### Consigna 1
Repite al pie de la letra todo lo que va, en el artículo sobre la seguridad en Ibagué, desde "Finalmente, el llamado" hasta "habitantes de Ibagué.".
### Consigna 2
Según el artículo sobre la seguridad en Ibagué, ¿quién fue nombrado secretario de Gobierno?
### Consigna 3
¿Concuerda cada afirmación con el artículo sobre la seguridad en Ibagué? Contesta sí o no y cita literalmente las palabras del artículo que lo deciden. (a) Guvera considera que el general Rojas carece de trayectoria. (b) Se sugiere que la Secretaría de Gobierno no debería absorber todas las responsabilidades en materia de seguridad. (c) La responsabilidad final ante los habitantes de Ibagué puede delegarse.

La responsabilidad de seguridad en Ibagué recae en la alcadesa Aranda: Holman Guevara sobre el nuevo Secretario de Gobierno
La responsabilidad sobre la seguridad de los ibaguereños recae exclusivamente en la alcaldesa Joana Jimena Aranda, afirmó Holman Guvera

La gestión de la seguridad en la ciudad de Ibagué ha sido objeto de críticas recientes por parte de Holman Guvera, quien enfatiza que la responsabilidad principal sobre este tema recae directamente en la alcaldesa Joana Jimena Aranda. Ante la creciente problemática delictiva, Guvera sostiene que es inaceptable que la mandataria delegue estas funciones, señalando que esta situación refleja una aparente incapacidad y falta de gobernabilidad por parte de la administración municipal.
En este contexto, el nombramiento del general Rojas como secretario de Gobierno es interpretado como un intento de la alcaldesa por delegar una carga que le corresponde gestionar personalmente. Según la perspectiva expresada, Guvera advierte que, si bien el general posee una trayectoria notable, la administración local debe asumir el liderazgo necesario para combatir eficazmente al crimen organizado y mejorar los indicadores de seguridad de la ciudad.
Por otra parte, se argumenta que la complejidad de la actual situación en Ibagué exige una estructura institucional más eficiente, sugiriendo que la Secretaría de Gobierno no debería absorber todas las responsabilidades en materia de seguridad. Se enfatiza que, al no contar con una oficina dedicada exclusivamente a estos temas bajo el mando directo de la alcaldía, se está complicando la capacidad de respuesta ante la delincuencia.
Finalmente, el llamado de Guvera es a que la administración local asuma un rol protagónico y contundente frente a los problemas que afectan a la ciudadanía. Se subraya que, ante los resultados deficientes en las estadísticas nacionales, la alcaldesa tiene la obligación de enfrentar la situación sin trasladar responsabilidades a terceros, buscando soluciones reales que garanticen la tranquilidad de los habitantes de Ibagué.
Ante esta coyuntura, la expectativa ciudadana se centra en la capacidad de la administración para revertir los actuales indicadores negativos que afectan la percepción de orden público. La gestión de este desafío será determinante para evaluar el compromiso real de la alcaldesa con la seguridad, más allá de los cambios en su gabinete, ya que la responsabilidad final ante los habitantes de Ibagué no puede ser delegada.

### Registros adjuntos

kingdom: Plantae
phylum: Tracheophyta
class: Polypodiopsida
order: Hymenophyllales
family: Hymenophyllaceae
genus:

### Respuesta 1
Finalmente, el llamado de Guvera es a que la administración local asuma un rol protagónico y contundente frente a los problemas que afectan a la ciudadanía. Se subraya que, ante los resultados deficientes en las estadísticas nacionales, la alcaldesa tiene la obligación de enfrentar la situación sin trasladar responsabilidades a terceros, buscando soluciones reales que garanticen la tranquilidad de los habitantes de Ibagué.

### Respuesta 2
El general Rojas.

### Respuesta 3
(a) No: "si bien el general posee una trayectoria notable".
(b) Sí: "sugiriendo que la Secretaría de Gobierno no debería absorber todas las responsabilidades en materia de seguridad".
(c) No: "la responsabilidad final ante los habitantes de Ibagué no puede ser delegada".